Doing well in the retirement market requires manufacturers and advisors to make retirement planning both palatable and easy for middle-market consumers, experts agreed at a life insurance conference here.
Consumer inertia is the greatest challenge to marketing retirement products, noted Steve Deschenes, executive vice president of Fidelity Investments Inc., Boston.
Only 22% of retirees have an income plan–and half of those didn’t even develop their plan until they actually retired, he said, speaking at the annual executive conference for the life insurance industry, held Dec. 14-15 by the National Underwriter and the Conference Group Ltd.
“We have to engage people in a way that makes retirement planning more attractive and interesting,” he said.
To engage clients in the complex decisions that have to be made about retirement, financial service companies and producers must make the planning task as simple and appealing as possible, Deschenes said.
He predicted continued product innovation from life insurers would help simplify retirement decisions, including new lifecycle funds, fixed immediate annuities with extra features and longevity insurance, which would pay off when the policy owner hits a given age.
Wachovia Corp., Charlotte, N.C., is trying to fulfill the retirement needs of most customers by offering them education programs through their workplace or over the phone, said Robert Reid II, president of Wachovia’s retirement and investment products group.
Many of those customers have less than $100,000 in annual income and only a small amount of investable assets, he observed.
“The reality is, they’re going to have to work after they retire,” Reid said. Otherwise, “they aren’t going to be able to save enough to generate meaningful income.”
Wachovia classifies customers by their wealth and directs them to advisory services suited to their financial situation, he explained.
Emerging affluent customers with over $100,000 in annual income and $100,000 to $250,000 in investable assets are directed to Wachovia’s financial centers, where specialists assist them in getting into retirement shape, he said.
Affluent investors, with $250,000+ to $2 million in assets, are assigned to certified financial advisors in the bank’s Wachovia Securities division. Richer clients are handled by the bank’s wealth management division, Reid explained.
Face-to-face contact is vital if an advisor wishes to establish a long-term relationship with a client, he said. An advisor who makes a connection early in the customer’s working life is in a strong position to capture that individual’s retirement dollars later, he added.
“Our research shows that it takes 7 years on average to develop a trusting relationship with an advisor,” Reid said.

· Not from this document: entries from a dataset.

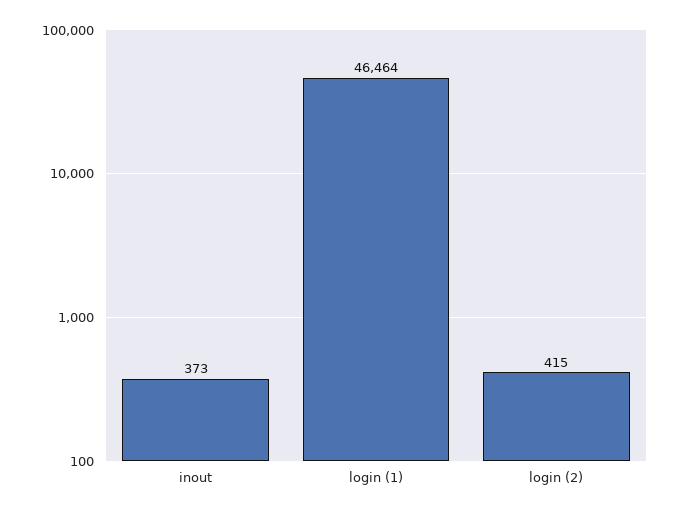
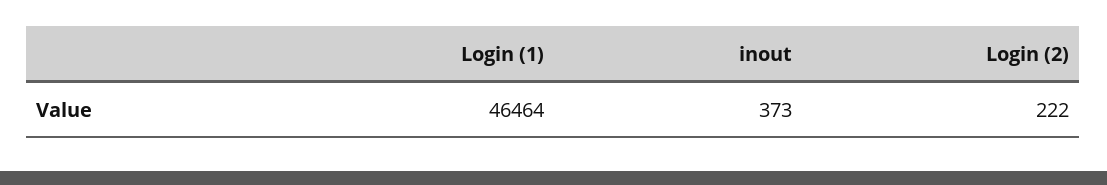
  {
    "inout": 373,
    "login (1)": 46464,
-   "login (2)": 415
+   "login (2)": 222
  }

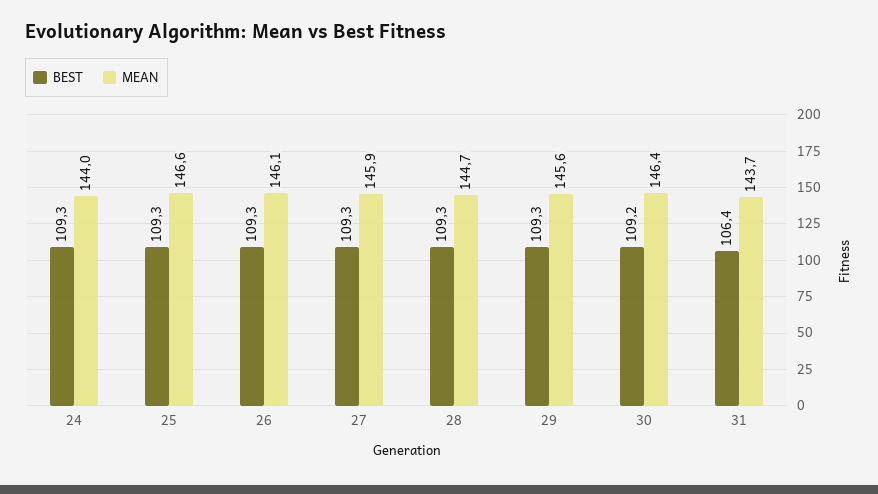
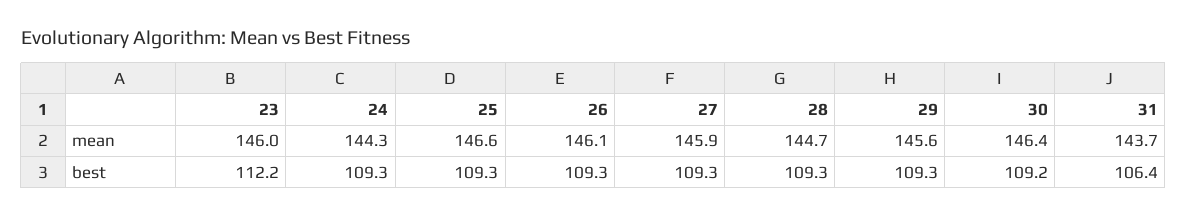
  {
    "BEST": {
      "24": 109.3,
      "25": 109.3,
      "26": 109.3,
      "27": 109.3,
      "28": 109.3,
      "29": 109.3,
      "30": 109.2,
-     "31": 106.4
+     "31": 106.4,
+     "23": 112.2
    },
    "MEAN": {
-     "24": 144,
+     "24": 144.3,
      "25": 146.6,
      "26": 146.1,
      "27": 145.9,
      "28": 144.7,
      "29": 145.6,
      "30": 146.4,
-     "31": 143.7
+     "31": 143.7,
+     "23": 146
    }
  }

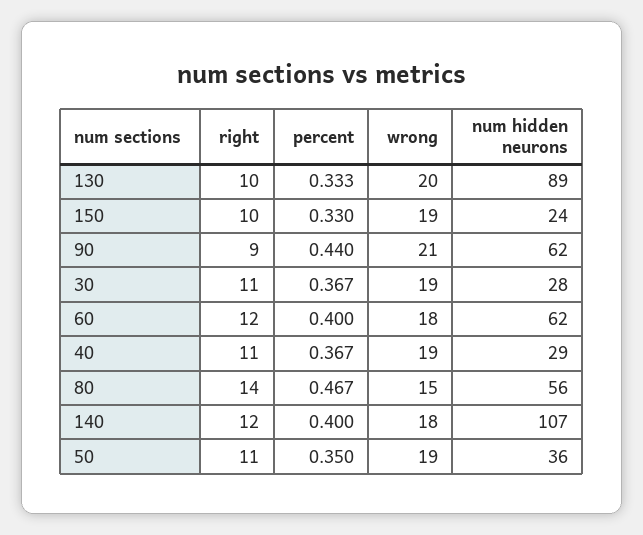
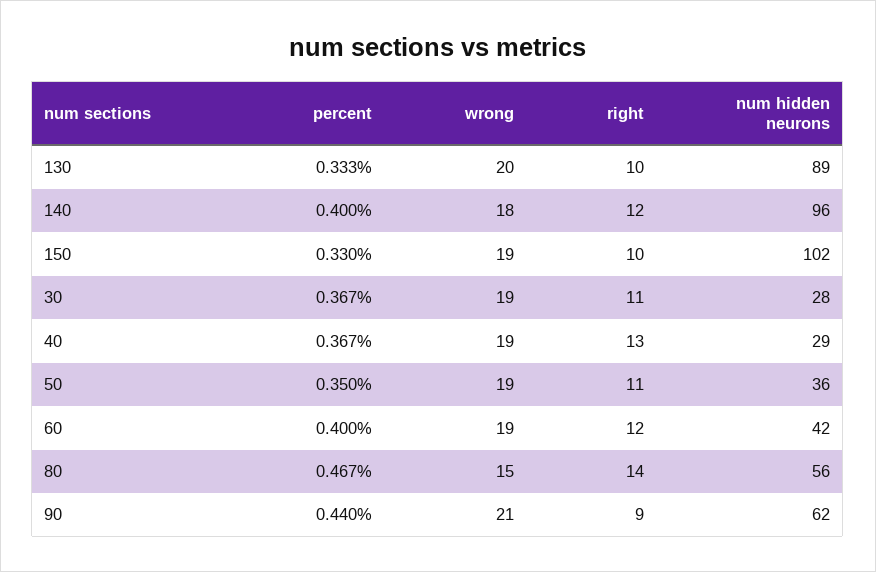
  {
    "right": {
      "130": 10,
      "150": 10,
      "90": 9,
      "30": 11,
      "60": 12,
-     "40": 11,
+     "40": 13,
      "80": 14,
      "140": 12,
      "50": 11
    },
    "percent": {
      "130": 0.333,
      "150": 0.33,
      "90": 0.44,
      "30": 0.367,
      "60": 0.4,
      "40": 0.367,
      "80": 0.467,
      "140": 0.4,
      "50": 0.35
    },
    "wrong": {
      "130": 20,
      "150": 19,
      "90": 21,
      "30": 19,
-     "60": 18,
+     "60": 19,
      "40": 19,
      "80": 15,
      "140": 18,
      "50": 19
    },
    "num hidden neurons": {
      "130": 89,
-     "150": 24,
+     "150": 102,
      "90": 62,
      "30": 28,
-     "60": 62,
+     "60": 42,
      "40": 29,
      "80": 56,
-     "140": 107,
+     "140": 96,
      "50": 36
    }
  }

Wachovia found over 60% of people who change jobs and more than 66% of retirees invest their rollover funds with a financial firm where they have an existing relationship, he said.
The middle market, constituting those with more than $100,000 assets per household, makes up about a third of the U.S. adult population and controls around 39% of U.S. retail assets, said another expert, Mark R. Thresher, president and chief operating officer of Nationwide Financial Services Inc., Columbus, Ohio.
Worksite distribution will be the key to reaching that market, Thresher said. Other economical methods of maintaining contact with these customers is through on-line advice and financial tools; providing prepackaged product mixes; selling directly, such as through the mail and Internet, rather than through investment professionals; and by offering simple products with clear pricing, he said.